The most marginalized, isolated person is reintegrated with an elaborate ritual, comparable only to that of the ordination of the High Priest. what is absent in these chapters of Leviticus, and in Leviticus as a whole, is a crucial as what is in it. At no point does Leviticus suggest that a person’s illness or disease results from that person’s sin… Patients suffer cruelty in isolation and ostracism, followed by social and religious stigma.[4]

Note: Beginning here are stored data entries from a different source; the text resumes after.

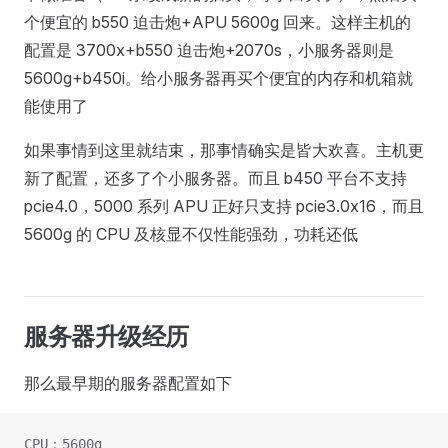
个便宜的 b550 迫击炮+APU 5600g 回来。这样主机的
配置是 3700x+b550 迫击炮+2070s，小服务器则是
5600g+b450i。给小服务器再买个便宜的内存和机箱就
能使用了
如果事情到这里就结束，那事情确实是皆大欢喜。主机更
新了配置，还多了个小服务器。而且 b450 平台不支持
pcie4.0，5000 系列 APU 正好只支持 pcie3.0x16，而且
5600g 的 CPU 及核显不仅性能强劲，功耗还低
服务器升级经历
那么最早期的服务器配置如下
CPU：5600g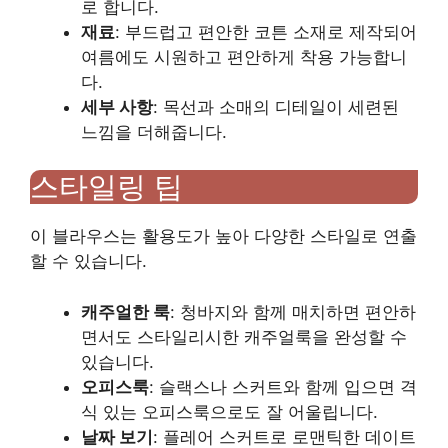
로 합니다.
재료
: 부드럽고 편안한 코튼 소재로 제작되어
여름에도 시원하고 편안하게 착용 가능합니
다.
세부 사항
: 목선과 소매의 디테일이 세련된
느낌을 더해줍니다.
스타일링 팁
이 블라우스는 활용도가 높아 다양한 스타일로 연출
할 수 있습니다.
캐주얼한 룩
: 청바지와 함께 매치하면 편안하
면서도 스타일리시한 캐주얼룩을 완성할 수
있습니다.
오피스룩
: 슬랙스나 스커트와 함께 입으면 격
식 있는 오피스룩으로도 잘 어울립니다.
날짜 보기
: 플레어 스커트로 로맨틱한 데이트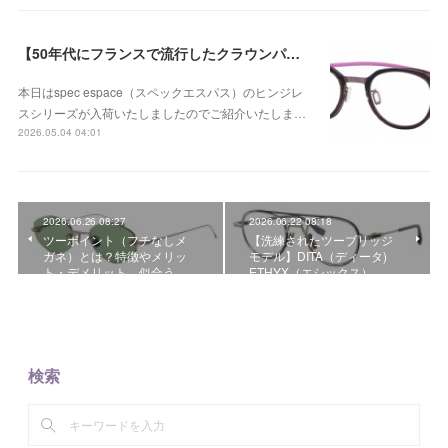
【50年代にフランスで流行したクラウンパントデザインのヒンジレスフレーム】spec espace（スペックエスパス） ES-2271 Col.04が入荷！
本日はspec espace（スペックエスパス）のヒンジレ
スシリーズが入荷いたしましたのでご紹介いたしま…
2026.05.04 04:01
2026.06.26 08:27
2026.06.22 08:18
ツーポイント（フチなしメ
【洗練されたツーブリッジ
ガネ）とは？特徴やメリッ
モデル】DITA（ディータ)
ト・デメリット、似合う…
ETHYX（エシックス） …
検索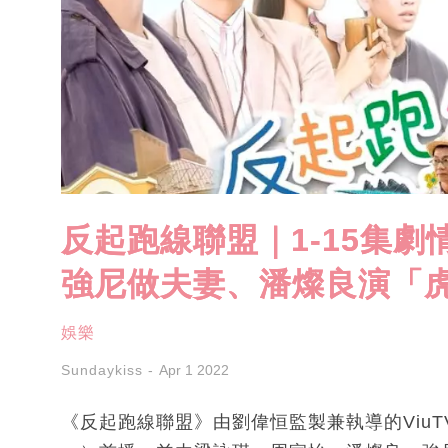
反起跑線聯盟｜1-15集劇
強尼做夫妻、潘燦良演「
娛樂
Sundaykiss
Apr 1 2022
《反起跑線聯盟》由劉偉恒監製兼執導的ViuTV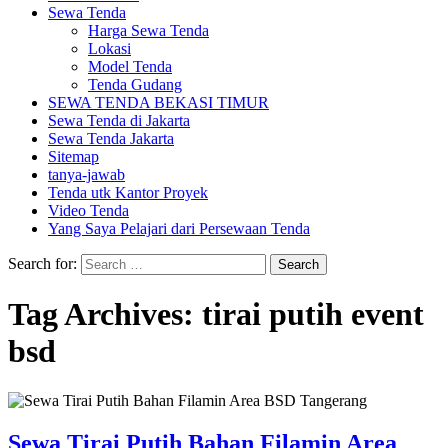
Sewa Tenda
Harga Sewa Tenda
Lokasi
Model Tenda
Tenda Gudang
SEWA TENDA BEKASI TIMUR
Sewa Tenda di Jakarta
Sewa Tenda Jakarta
Sitemap
tanya-jawab
Tenda utk Kantor Proyek
Video Tenda
Yang Saya Pelajari dari Persewaan Tenda
Search for:
Tag Archives: tirai putih event
bsd
Sewa Tirai Putih Bahan Filamin Area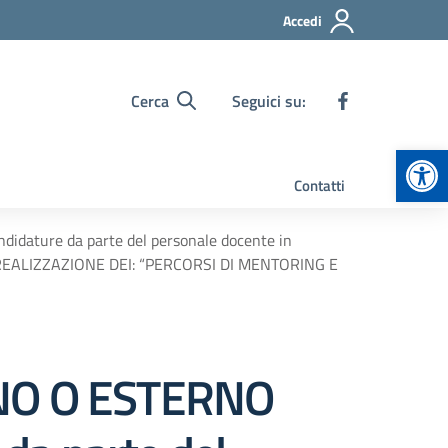
Accedi
Cerca
Seguici su:
Apr
Contatti
dature da parte del personale docente in
LA REALIZZAZIONE DEI: “PERCORSI DI MENTORING E
NO O ESTERNO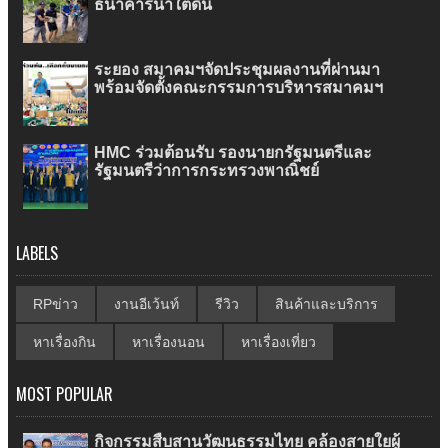
ธนาคารน้ำใต้ดิน
ระยอง สมาคมฯจัดประชุมผลงานที่ผ่านมา
พร้อมจัดตั้งคณะกรรมการบริหารสมาคมฯ
HMC ร่วมต้อนรับ รองนายกรัฐมนตรีและ
รัฐมนตรีว่าการกระทรวงพาณิชย์
LABELS
RPข่าว
งานอีเว้นท์
รีวิว
สินค้าและบริการ
หาเรื่องกิน
หาเรื่องนอน
หาเรื่องเที่ยว
MOST POPULAR
กิจกรรมสืบสานวัฒนธรรมไทย คล้องสายใยผู้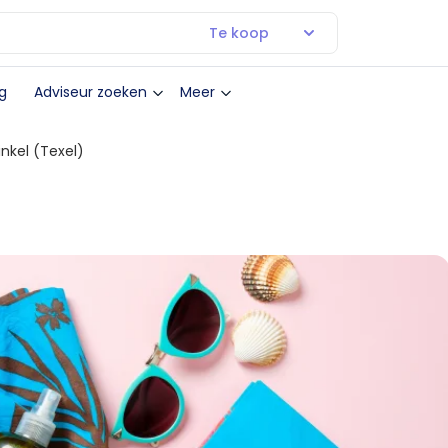
Te koop
g
Adviseur zoeken
Meer
kel (Texel)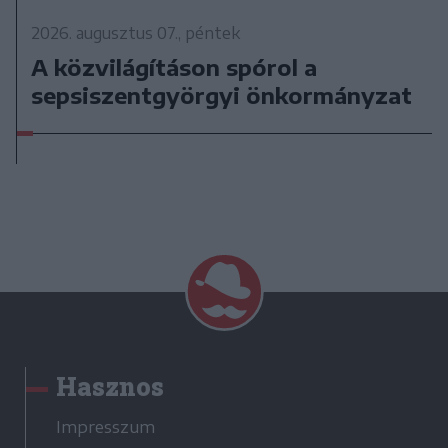
2026. augusztus 07., péntek
A közvilágításon spórol a
sepsiszentgyörgyi önkormányzat
Hasznos
Impresszum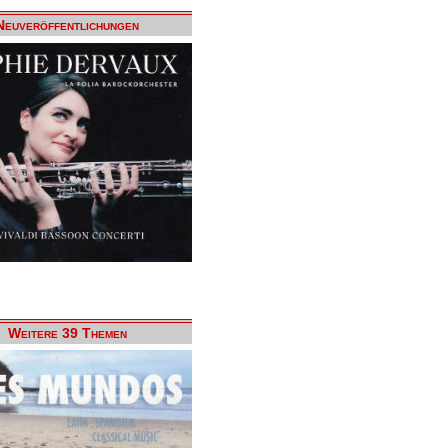
Neuveröffentlichungen
Weitere 39 Themen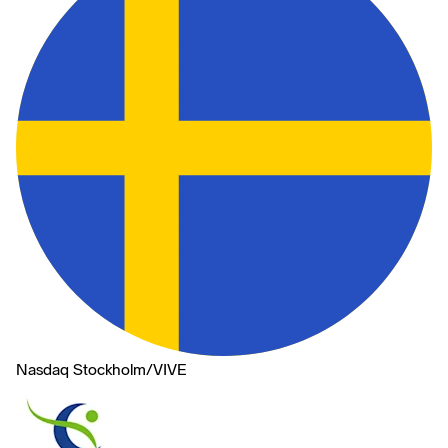
Nasdaq Stockholm
/
VIVE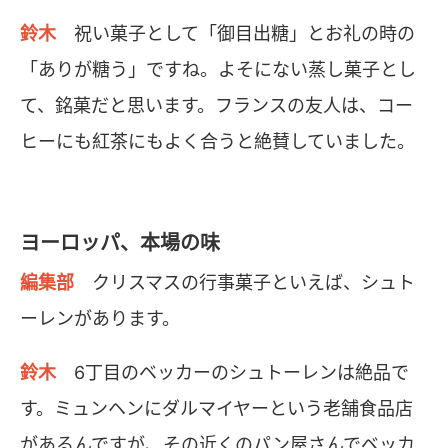
鈴木
祝い菓子として「御目出糖」とお礼の時の
「ありが糖う」ですね。よそにない蒸し菓子とし
て、銘菓だと思います。フランスの友人は、コー
ヒーにも紅茶にもよく合うと絶賛していました。
ヨーロッパ、本場の味
編集部
クリスマスの行事菓子といえば、シュト
ーレンがあります。
鈴木
6丁目のベッカーのシュトーレンは絶品で
す。ミュンヘンにダルマイヤーという老舗食品店
があるんですが、その近くのパン屋さんでベッカ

The Head, Shoulders, Knees, and Toes” ritual helps us to see what is already apparent to God. We no longer practice the rituals of the Mishkan (Tabernacle) or Mikdash (Temple), but we can learn from them to look at the world through God’s eyes. This is a particularly important message at this time in history, and at this moment in presidential campaign.

© Rabbi Amy Scheinerman



[1] “Metzora” is often translated “leper” but, in fact, tzara’at was a term that covered an umbrella of skin afflictions, not only leprosy which, ironically, might not be corrected categorized as tzara’at.
[2] Etz Hayim Torah Commentary, p. 623.
[3] On the Life of Moses, II:150.
[4] Tamar Eskenazi, “Reading the Bible as a Healing Text,” in William Cutter, Healing and the Jewish Imagination: Spiritual and Practical Perspectives on Judaism and Health (2007: Jewish Lights), p. 86. Unfortunately, the Rabbis attached the interpretation of moral wrong to disease when they declared that tzara’at results from lashon ha-ra (gossip and tale-bearing) in BT Arakhin 15b.